§ Work request:
All of the data below should be set down again verbatim, without any images.

*** Information provided ***

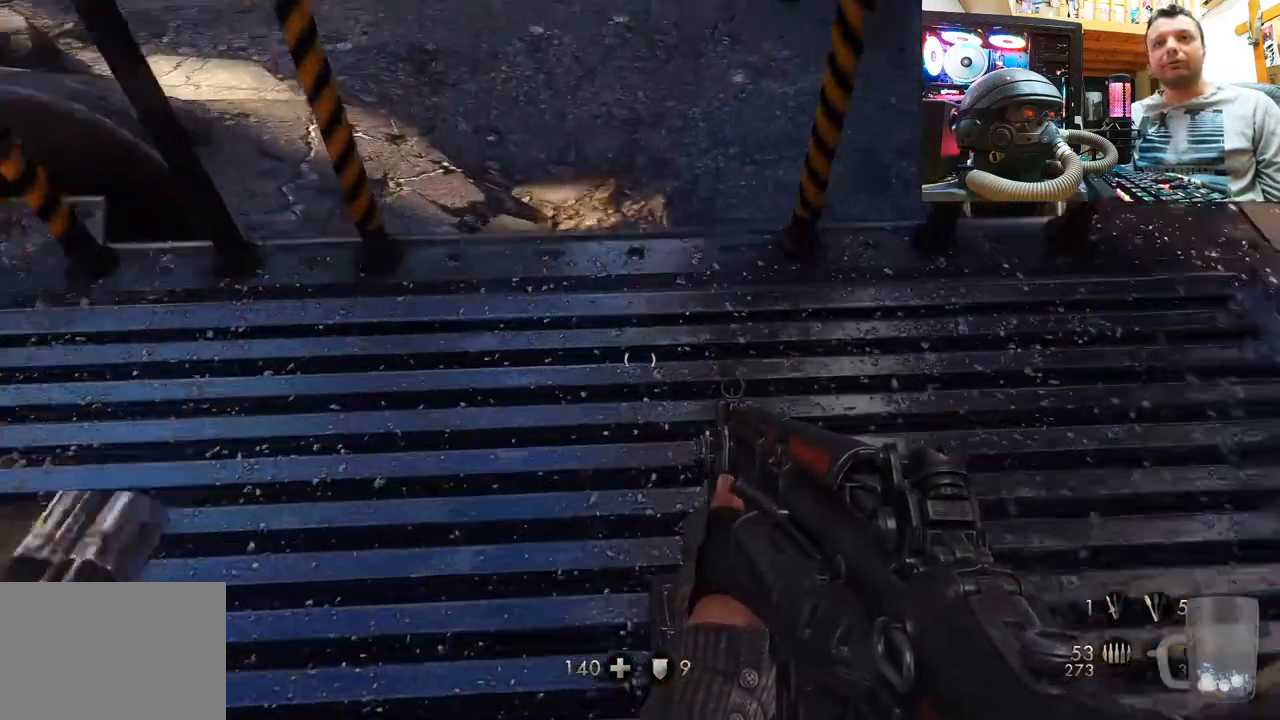
{"buttons": [], "left_stick": "center", "right_stick": "center", "events": [[67, "right_stick", "center"], [200, "left_stick", "center"]]}
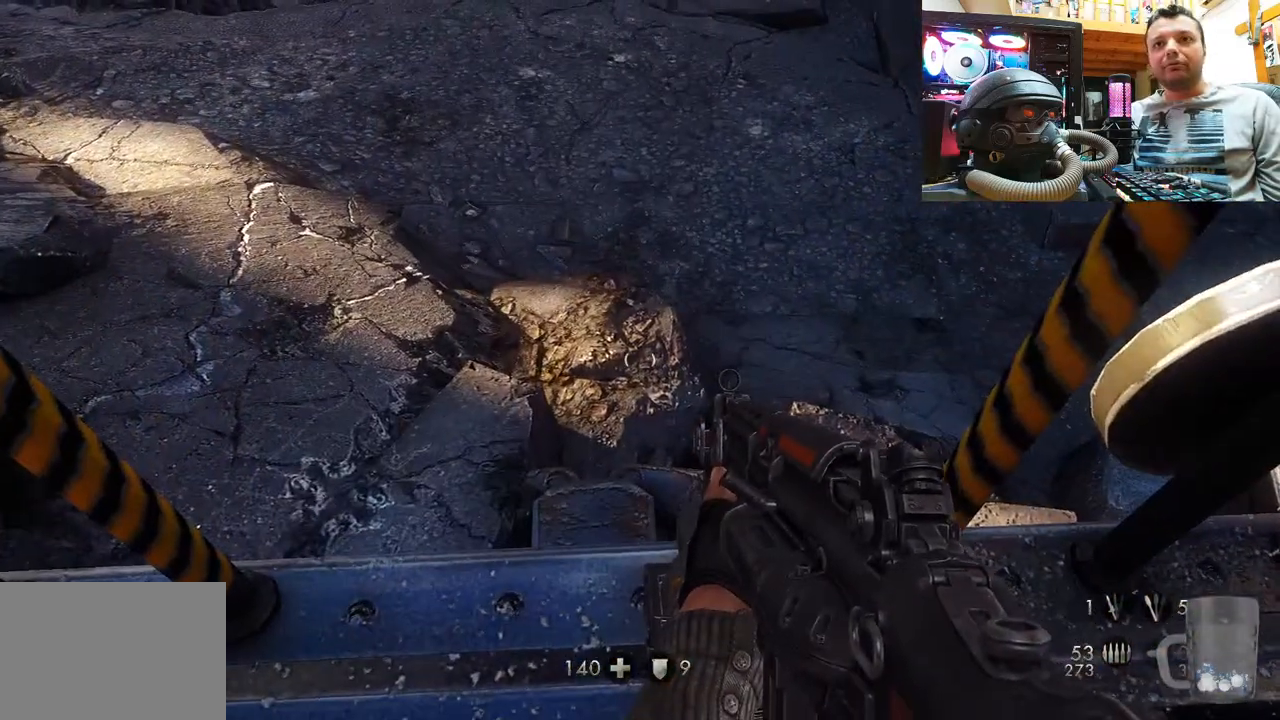
{"buttons": [], "left_stick": "up", "right_stick": "down-right", "events": [[17, "left_stick", "up"], [50, "right_stick", "down"], [167, "right_stick", "down-left"], [317, "left_stick", "center"], [433, "right_stick", "down-right"], [450, "left_stick", "up"]]}
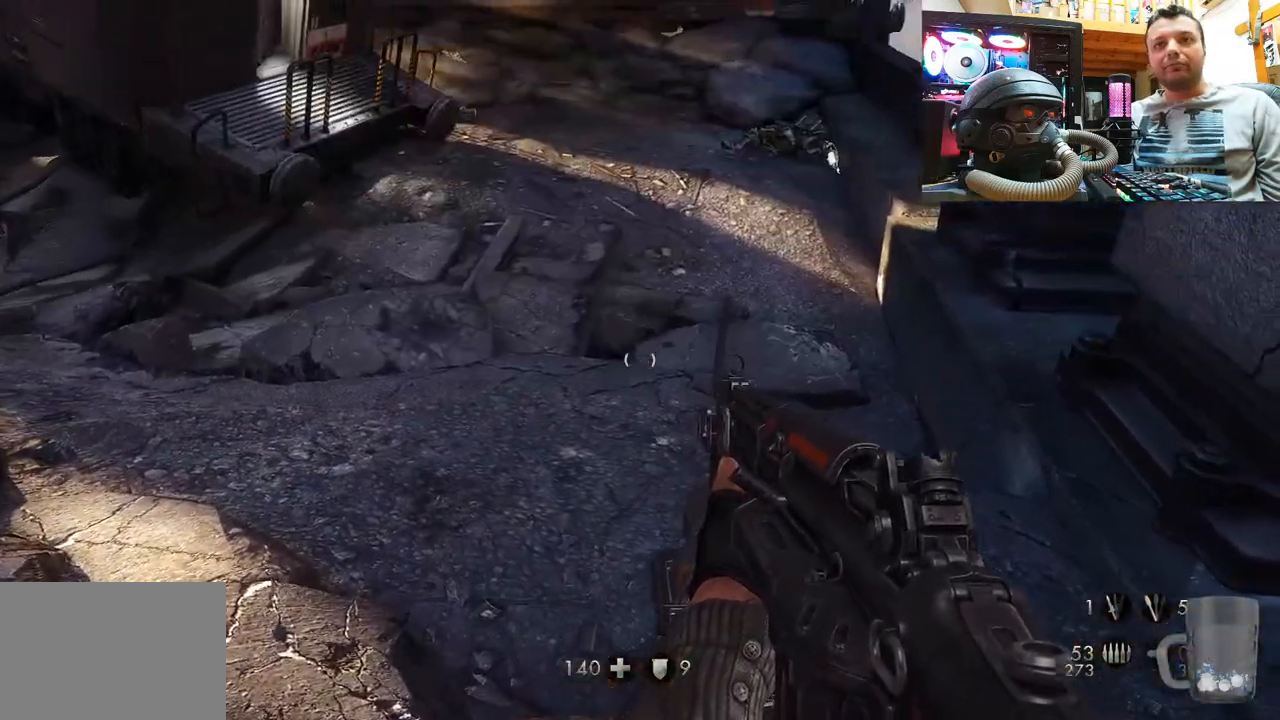
{"buttons": [], "left_stick": "left", "right_stick": "right", "events": [[50, "right_stick", "center"], [183, "right_stick", "right"], [217, "left_stick", "up-left"], [333, "left_stick", "left"]]}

*** End of Information provided ***

§ The completed task:
{"buttons": [], "left_stick": "center", "right_stick": "center", "events": [[67, "right_stick", "center"], [200, "left_stick", "center"]]}
{"buttons": [], "left_stick": "up", "right_stick": "down-right", "events": [[17, "left_stick", "up"], [50, "right_stick", "down"], [167, "right_stick", "down-left"], [317, "left_stick", "center"], [433, "right_stick", "down-right"], [450, "left_stick", "up"]]}
{"buttons": [], "left_stick": "left", "right_stick": "right", "events": [[50, "right_stick", "center"], [183, "right_stick", "right"], [217, "left_stick", "up-left"], [333, "left_stick", "left"]]}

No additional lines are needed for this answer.